Джон Ферье насторожился.

— О ней болтают такое, чему я не склонен верить. Ходят слухи, что она обручена с каким-то язычником. Это, конечно, пустые сплетни. Что сказано в тринадцатой заповеди святого Джозефа Смита? «Каждая девица, исповедующая истинную веру, должна быть женой одного из избранных; если же она станет женой иноверца, то совершит тяжкий грех». Я не могу поверить, чтобы ты, истинно верующий, позволил своей дочери нарушить святую заповедь.

Джон Ферье молчал, нервно теребя свой хлыст.

— Вот это будет испытанием твоей веры — так решено на Священном Совете Четырех. Девушка молода, мы не хотим выдавать ее за седого старика и не станем лишать ее права выбора. У нас, старейшин, достаточно своих телок[14], но мы должны дать жен нашим сыновьям. У Стэнджерсона есть сын, у Дреббера тоже, и каждый из них с радостью примет в дом твою дочь. Пусть она выберет одного из двух. Оба молоды, богаты и исповедуют нашу святую веру. Что ты на это скажешь?

Ферье, сдвинув брови, молчал.

— Дайте нам время подумать, — сказал он наконец. — Моя дочь еще очень молода, ей рано выходить замуж.

— Она должна сделать свой выбор за месяц, — ответил Янг, подымаясь с места. — Ровно через месяц она обязана дать ответ.

В дверях он обернулся; лицо его вдруг налилось кровью, глаза злобно сверкнули.

— Если ты, Джон Ферье, — почти закричал он, — вздумаешь о своими слабыми силенками противиться приказу Четырех, то ты пожалеешь, что твои и ее кости не истлели тогда на Сьерра-Бланка!

Погрозив ему кулаком, он вышел за дверь. Ферье молча слушал, как хрустит галька на дорожке под его тяжелыми сапогами.

Он сидел, упершись локтем в колено, и раздумывал, как сообщить обо всем этом дочери, но вдруг почувствовал ласковое прикосновение руки и, подняв голову, увидел, что Люси стоит рядом.

— Я не виновата, — сказала она, отвечая на его недоуменный взгляд. — Его голос гремел по всему дому. Ах, отец, отец, что нам теперь делать?

— Ты только не бойся! — Он притянул девушку к себе и ласково провел широкой грубой ладонью по ее каштановым волосам. — Все уладится. Как тебе кажется, ты еще не начала остывать к этому малому?

В ответ послышалось горькое всхлипывание, и ее рука стиснула руку отца.

— Значит, нет. Ну и слава Богу — не хотел бы я услышать, что ты его разлюбила. Он славный мальчик и настоящий христианин к тому же, не то, что здешние святоши, несмотря на все их молитвы и проповеди.

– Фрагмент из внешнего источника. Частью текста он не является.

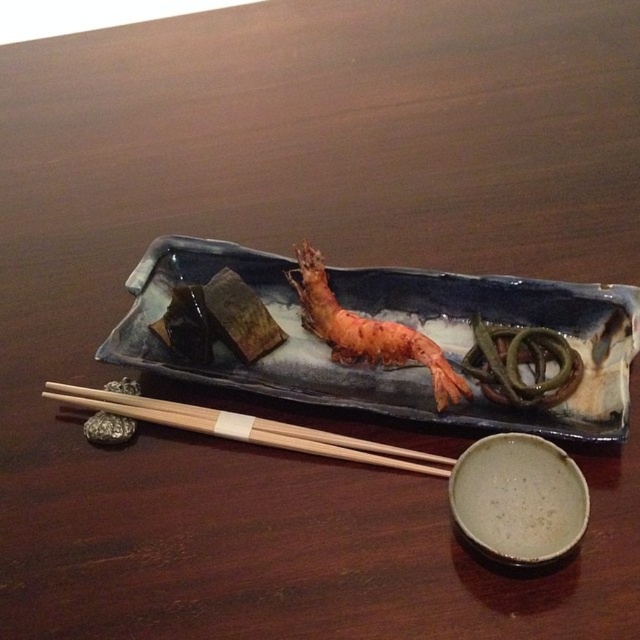
Is point (241, 250) less distant than point (208, 408)?

No, (241, 250) is further to viewer.

Who is more forward, (432, 291) or (204, 432)?

Point (204, 432)

Locate an element on the screen. The height and width of the screenshot is (640, 640). blue ceramic tray at center is located at coordinates (397, 321).

Is wooden chopsticks at lower left positioned before shiny orange shrimp at center?

Yes, it is.

Describe the element at coordinates (248, 428) in the screenshot. Image resolution: width=640 pixels, height=640 pixels. I see `wooden chopsticks at lower left` at that location.

This screenshot has height=640, width=640. Identify the location of wooden chopsticks at lower left. (248, 428).

Does point (636, 314) come behind point (376, 362)?

No, (636, 314) is closer to viewer.

Which is in front, point (410, 288) or point (416, 330)?

Point (416, 330) is in front.

At what (x,y) coordinates should I click in order to perform the action: click on blue ceramic tray at center. Please return your answer as a coordinate pair (x, y). Looking at the image, I should click on (397, 321).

Завтра в Неваду едут старатели — я уж как-нибудь дам ему знать, что с нами приключилось. И насколько я понимаю, он примчится сюда быстрее, чем телеграфная депеша!

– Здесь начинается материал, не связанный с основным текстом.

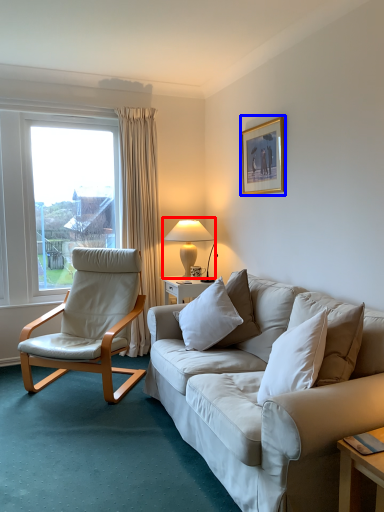
Question: Which object appears closest to the camera in this image, table lamp (highlighted by a red box) or picture frame (highlighted by a blue box)?

Choices:
 (A) table lamp
 (B) picture frame

Answer: (B)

Это сравнение рассмешило Люси, и она улыбнулась сквозь слезы.

— Он приедет и посоветует, как нам быть, — сказала она. — Но мне страшно за тебя, дорогой. Говорят… говорят, что с теми, кто идет наперекор Провидцу, всегда случается что-то ужасное…

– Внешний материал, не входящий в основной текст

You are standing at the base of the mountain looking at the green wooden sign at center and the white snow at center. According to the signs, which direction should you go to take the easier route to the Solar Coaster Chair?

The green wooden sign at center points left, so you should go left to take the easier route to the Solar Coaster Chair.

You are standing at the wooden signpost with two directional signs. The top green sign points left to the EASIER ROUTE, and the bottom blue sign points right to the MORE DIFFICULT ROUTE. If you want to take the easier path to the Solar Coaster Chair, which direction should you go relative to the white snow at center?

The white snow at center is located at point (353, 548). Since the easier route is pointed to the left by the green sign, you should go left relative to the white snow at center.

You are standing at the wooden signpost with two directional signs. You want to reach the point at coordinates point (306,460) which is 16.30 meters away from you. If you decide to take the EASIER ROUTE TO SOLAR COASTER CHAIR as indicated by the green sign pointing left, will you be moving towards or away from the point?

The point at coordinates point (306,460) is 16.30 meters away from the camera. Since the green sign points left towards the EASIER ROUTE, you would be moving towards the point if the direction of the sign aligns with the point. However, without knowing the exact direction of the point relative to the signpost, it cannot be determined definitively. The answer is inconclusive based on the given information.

— Но мы еще не идем ему наперекор, — возразил отец. — А дальше видно будет, еще успеем поостеречься. У нас впереди целый месяц, а потом, мне думается, нам лучше всего бежать из Юты.

— Бросить Юту!

— Да, примерно так.

— А наша ферма?

— Постараемся продать, что можно, выручим немного денег, а остальное — что ж, пусть пропадает. По правде говоря, Люси, я уже не раз подумывал об этом. Ни перед кем я не могу пресмыкаться, как здешний народ пресмыкается перед этим чертовым Провидцем. Я свободный американец, и все это не по мне. А переделывать себя уже поздно. Если он вздумает шататься вокруг нашей фермы, то, чего доброго, навстречу ему вылетит хороший заряд дроби!